Two American Tourists Arrested for Vandalizing Colosseum

Two American female tourists were arrested by Roman police for carving their initials into a wall in the ancient Colosseum.

The young women, aged 21 and 25, were released on their own recognizance by a Roman court. They will be charged with aggravated damage to a monument.

The Associated Press reports:

Their names or hometowns were not released by police.

Iacobone said the young women apologized for the vandalism, but he said such acts “are extremely serious. No one considers the damage they are creating.”

“They have carved their names into ancient stone. It is not like writing with a pen, and then afterward it can be cleaned up,” he said.

A Russian tourist who carved his initials into the Colosseum in November was handed a four-month suspended sentence and a fine of 20,000 euros ($21,270) after opting for a speedy trial. It was the fifth such act of vandalism by tourists last year, including a Canadian tourist who tried to steal a piece of stone from the Colosseum hidden in his backpack.
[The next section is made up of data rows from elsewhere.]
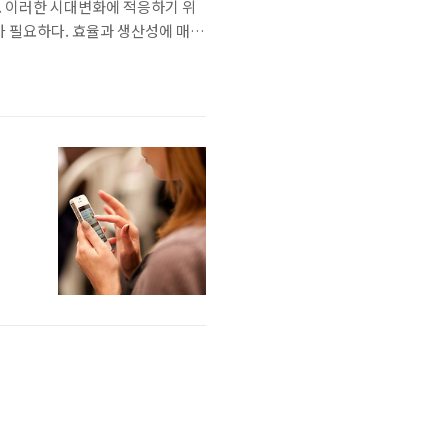
. 이러한 시대변화에 적응하기 위
가 필요하다. 효율과 생산성에 매달
의 리더와 경영자 사이에서 뜨거운
 갖추어야 기업을 올바른 방향으로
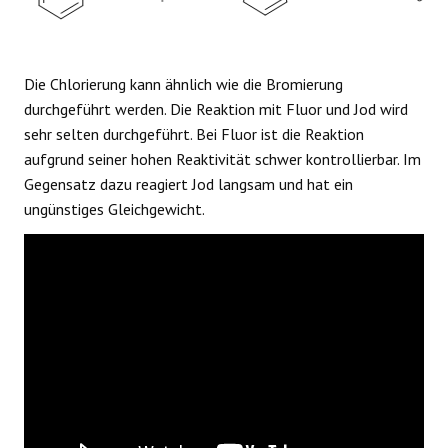
Die Chlorierung kann ähnlich wie die Bromierung
durchgeführt werden. Die Reaktion mit Fluor und Jod wird
sehr selten durchgeführt. Bei Fluor ist die Reaktion
aufgrund seiner hohen Reaktivität schwer kontrollierbar. Im
Gegensatz dazu reagiert Jod langsam und hat ein
ungünstiges Gleichgewicht.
Union leaders have complained about the lack of personnel to properly monitor Rome’s archaeological treasures — with increasing numbers of visitors seeking to leave their trace on antiquity, causing irreparable damage.

With thousands of tourists visiting the monument each day and many hidden corners, Iacobone said it was impossible to monitor everyone’s actions.
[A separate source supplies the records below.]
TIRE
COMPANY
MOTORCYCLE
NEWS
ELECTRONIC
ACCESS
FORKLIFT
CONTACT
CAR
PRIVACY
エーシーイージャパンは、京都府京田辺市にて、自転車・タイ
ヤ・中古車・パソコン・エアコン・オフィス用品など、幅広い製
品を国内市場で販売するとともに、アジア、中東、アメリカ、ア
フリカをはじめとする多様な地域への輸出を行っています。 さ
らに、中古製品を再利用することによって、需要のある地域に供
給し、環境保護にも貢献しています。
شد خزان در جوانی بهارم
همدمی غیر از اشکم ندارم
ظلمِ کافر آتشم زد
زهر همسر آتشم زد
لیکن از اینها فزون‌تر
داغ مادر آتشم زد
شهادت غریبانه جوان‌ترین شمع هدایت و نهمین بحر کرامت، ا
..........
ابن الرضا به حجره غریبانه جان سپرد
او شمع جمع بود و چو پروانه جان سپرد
With the Islamic State gleefully bulldozing ancient towns of immense historical significance in Iraq, the care of our history has become of vital concern. Acid rain in Athens is eating away at 2500-year-old structures. Air pollution in Rome is disfiguring some of the most beautiful public art in the world, causing all that marble in statues, fountains, and facades to soften and eventually crack.

In our own country, historical sites, houses, and structures are being sacrificed for new homes or office parks. Developers wanted to give part of the Bull Run Civil War battlefield over to a highway, which would have encouraged more development. Despite the best efforts of local and national preservation groups, we are still losing historical sites to development.

The two young women arrested in Rome were not intentionally destructive. They simply didn’t think. They will learn an expensive lesson, but what about us? What are we learning about how to treasure and preserve our history?

It has been said that nations will be as environmentally friendly only as much as they can afford to be. In the very near future, we are going to have to decide how much of our cultural and historical heritage we are prepared to lose forever in lieu of doing what it takes to safeguard them.